The critical question is whether these achievements are sustainable.

Looking purely at economic fundamentals, Brazil is poised to reap a greater share of the world food trade. It is one of the few countries that—despite enormous progress—still has a large, under-utilized agricultural area. These areas could be tapped for food production after a relatively low-cost investment in soil improvement and fertilization.  Best of all, it could be done without adding further pressure to environmentally sensitive ecosystems. That said, converting land to agricultural use always becomes a political discussion, as farmers, environmentalists and other interests discuss the relative economic benefits and the ecological costs.

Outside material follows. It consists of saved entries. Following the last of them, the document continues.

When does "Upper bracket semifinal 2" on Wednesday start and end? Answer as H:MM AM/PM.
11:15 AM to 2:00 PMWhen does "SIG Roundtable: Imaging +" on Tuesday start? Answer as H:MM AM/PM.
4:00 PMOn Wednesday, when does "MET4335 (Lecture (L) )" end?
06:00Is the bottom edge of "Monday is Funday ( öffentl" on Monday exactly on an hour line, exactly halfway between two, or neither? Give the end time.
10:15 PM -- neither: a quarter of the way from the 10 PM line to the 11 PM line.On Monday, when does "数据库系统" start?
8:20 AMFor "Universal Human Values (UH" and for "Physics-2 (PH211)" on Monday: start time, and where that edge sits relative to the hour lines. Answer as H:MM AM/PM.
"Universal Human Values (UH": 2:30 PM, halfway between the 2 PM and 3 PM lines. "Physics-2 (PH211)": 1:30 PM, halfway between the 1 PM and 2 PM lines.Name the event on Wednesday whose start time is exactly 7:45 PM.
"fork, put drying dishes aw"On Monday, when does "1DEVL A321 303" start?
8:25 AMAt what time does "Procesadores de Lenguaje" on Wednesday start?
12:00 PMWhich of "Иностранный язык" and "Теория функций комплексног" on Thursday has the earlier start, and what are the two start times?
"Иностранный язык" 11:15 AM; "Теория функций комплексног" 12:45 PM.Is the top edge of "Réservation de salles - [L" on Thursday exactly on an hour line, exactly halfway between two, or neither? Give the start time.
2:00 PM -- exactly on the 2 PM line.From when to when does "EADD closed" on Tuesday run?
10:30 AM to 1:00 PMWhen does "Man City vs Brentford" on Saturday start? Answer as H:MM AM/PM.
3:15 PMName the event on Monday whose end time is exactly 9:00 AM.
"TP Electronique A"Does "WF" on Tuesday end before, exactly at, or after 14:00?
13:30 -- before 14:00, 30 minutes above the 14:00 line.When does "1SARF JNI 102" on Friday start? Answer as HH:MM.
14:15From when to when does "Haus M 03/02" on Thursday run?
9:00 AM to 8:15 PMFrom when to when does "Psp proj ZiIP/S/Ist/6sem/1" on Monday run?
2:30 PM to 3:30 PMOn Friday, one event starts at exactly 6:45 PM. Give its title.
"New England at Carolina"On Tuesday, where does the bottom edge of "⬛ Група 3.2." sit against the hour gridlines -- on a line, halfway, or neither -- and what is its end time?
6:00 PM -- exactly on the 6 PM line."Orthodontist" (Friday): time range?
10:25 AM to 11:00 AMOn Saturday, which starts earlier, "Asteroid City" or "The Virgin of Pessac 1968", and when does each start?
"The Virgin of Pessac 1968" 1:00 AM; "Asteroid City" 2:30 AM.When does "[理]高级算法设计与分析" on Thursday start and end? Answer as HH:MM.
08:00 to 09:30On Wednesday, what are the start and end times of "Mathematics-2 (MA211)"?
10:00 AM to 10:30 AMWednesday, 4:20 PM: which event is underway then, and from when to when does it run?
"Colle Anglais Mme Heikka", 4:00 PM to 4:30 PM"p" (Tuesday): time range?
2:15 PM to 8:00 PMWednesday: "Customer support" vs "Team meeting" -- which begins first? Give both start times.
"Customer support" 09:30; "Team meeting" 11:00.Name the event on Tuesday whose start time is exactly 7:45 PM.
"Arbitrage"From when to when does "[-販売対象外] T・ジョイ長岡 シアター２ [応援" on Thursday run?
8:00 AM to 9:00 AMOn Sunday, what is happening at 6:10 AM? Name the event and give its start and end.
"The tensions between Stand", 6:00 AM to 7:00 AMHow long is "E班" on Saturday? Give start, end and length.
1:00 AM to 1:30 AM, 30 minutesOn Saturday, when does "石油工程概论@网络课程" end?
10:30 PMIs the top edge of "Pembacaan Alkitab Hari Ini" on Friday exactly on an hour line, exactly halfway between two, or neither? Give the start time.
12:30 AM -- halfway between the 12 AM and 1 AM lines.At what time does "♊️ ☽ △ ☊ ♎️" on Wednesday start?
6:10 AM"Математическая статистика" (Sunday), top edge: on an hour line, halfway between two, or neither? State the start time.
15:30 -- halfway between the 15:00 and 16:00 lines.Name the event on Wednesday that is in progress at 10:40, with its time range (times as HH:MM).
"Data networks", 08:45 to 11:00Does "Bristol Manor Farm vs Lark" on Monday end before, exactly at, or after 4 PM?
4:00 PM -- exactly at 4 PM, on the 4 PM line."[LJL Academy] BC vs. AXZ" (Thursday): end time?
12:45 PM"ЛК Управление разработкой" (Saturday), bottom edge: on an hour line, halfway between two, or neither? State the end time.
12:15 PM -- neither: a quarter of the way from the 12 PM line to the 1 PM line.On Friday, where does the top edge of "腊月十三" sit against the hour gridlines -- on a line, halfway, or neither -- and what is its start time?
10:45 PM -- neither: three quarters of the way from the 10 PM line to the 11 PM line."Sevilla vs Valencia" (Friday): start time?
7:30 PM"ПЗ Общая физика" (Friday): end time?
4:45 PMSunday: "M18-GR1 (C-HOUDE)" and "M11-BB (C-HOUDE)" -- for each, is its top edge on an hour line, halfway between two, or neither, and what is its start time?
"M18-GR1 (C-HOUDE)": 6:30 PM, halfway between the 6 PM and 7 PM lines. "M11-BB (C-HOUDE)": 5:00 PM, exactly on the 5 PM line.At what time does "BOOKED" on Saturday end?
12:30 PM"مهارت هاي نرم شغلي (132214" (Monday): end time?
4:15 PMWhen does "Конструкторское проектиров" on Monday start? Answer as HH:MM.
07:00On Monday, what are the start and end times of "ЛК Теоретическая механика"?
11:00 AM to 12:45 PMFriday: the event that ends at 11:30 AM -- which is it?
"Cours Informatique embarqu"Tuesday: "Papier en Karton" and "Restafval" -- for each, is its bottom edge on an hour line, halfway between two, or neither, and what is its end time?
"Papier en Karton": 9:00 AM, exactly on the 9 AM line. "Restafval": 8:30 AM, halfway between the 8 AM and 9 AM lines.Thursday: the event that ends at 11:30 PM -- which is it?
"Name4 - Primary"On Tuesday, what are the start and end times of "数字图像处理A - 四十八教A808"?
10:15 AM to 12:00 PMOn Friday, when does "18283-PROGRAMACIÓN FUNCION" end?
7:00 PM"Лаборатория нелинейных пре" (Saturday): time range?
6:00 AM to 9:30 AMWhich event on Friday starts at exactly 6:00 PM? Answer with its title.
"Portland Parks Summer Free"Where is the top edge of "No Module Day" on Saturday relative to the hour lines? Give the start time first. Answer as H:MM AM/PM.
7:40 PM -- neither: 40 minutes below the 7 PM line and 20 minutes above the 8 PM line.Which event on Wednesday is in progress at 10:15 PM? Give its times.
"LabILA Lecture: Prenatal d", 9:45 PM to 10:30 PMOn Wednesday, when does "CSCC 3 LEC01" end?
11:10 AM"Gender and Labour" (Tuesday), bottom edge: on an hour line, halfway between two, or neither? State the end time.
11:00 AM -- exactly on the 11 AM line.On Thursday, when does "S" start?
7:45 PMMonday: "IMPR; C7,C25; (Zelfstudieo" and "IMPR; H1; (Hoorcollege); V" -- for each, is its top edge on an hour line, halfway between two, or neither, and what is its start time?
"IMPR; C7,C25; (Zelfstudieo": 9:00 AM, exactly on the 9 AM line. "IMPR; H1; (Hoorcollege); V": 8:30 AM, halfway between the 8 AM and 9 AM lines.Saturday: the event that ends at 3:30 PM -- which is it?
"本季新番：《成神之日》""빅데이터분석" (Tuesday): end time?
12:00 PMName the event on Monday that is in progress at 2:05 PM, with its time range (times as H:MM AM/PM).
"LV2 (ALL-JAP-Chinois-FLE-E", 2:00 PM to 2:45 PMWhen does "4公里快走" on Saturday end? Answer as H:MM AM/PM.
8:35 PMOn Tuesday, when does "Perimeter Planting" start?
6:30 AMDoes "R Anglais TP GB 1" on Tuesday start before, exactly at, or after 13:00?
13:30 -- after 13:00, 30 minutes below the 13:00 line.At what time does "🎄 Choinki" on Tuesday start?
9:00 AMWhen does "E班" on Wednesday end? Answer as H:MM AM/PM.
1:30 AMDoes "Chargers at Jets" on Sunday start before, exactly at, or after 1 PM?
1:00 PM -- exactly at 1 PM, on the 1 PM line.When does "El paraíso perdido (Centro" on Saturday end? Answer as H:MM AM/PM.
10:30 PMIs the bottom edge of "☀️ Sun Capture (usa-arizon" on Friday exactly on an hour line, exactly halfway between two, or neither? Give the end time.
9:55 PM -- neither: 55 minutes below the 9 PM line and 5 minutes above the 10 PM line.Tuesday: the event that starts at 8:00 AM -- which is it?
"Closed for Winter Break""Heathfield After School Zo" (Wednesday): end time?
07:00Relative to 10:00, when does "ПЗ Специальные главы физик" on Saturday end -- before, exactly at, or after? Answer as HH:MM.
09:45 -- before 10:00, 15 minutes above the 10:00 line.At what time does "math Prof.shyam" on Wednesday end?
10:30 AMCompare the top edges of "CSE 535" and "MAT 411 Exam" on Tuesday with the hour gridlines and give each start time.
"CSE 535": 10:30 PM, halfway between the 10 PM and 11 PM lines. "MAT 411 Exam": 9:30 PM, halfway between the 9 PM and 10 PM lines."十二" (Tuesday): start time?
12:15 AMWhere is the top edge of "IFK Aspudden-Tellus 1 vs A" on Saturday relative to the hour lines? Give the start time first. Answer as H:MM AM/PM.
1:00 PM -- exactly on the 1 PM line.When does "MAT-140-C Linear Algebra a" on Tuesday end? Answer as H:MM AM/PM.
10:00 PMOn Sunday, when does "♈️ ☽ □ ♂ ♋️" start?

But there are still challenges.  Tapping Brazil’s substantial agricultural potential also means modernizing logistics and transportation, and addressing the burdensome and conflicting regulations and policies for infrastructure investment. The Brazilian model, based on government control, is inefficient and cannot keep pace with private sector demands. Legislation to facilitate and encourage private-sector investment in the construction and administration of roads, ports and airports is crucial. For example, 60 percent of agricultural production is transported by truck, but only 10 percent of roads are paved. If infrastructure upgrades do not occur immediately, with projects often taking years to complete, the agricultural sector will stagnate or decline.

Further, the public sector must recognize its vital role in making this happen. Institutions at both a federal and state level need to provide greater investment security, either from the contractual point of view—meaning no changes in the rules of the game—or in terms of property rights guarantees.

Political attention and public-private efforts can help to solidify Brazil’s position as a global agricultural supplier. The potential is certainly there; the next few years will show whether the will is there as well.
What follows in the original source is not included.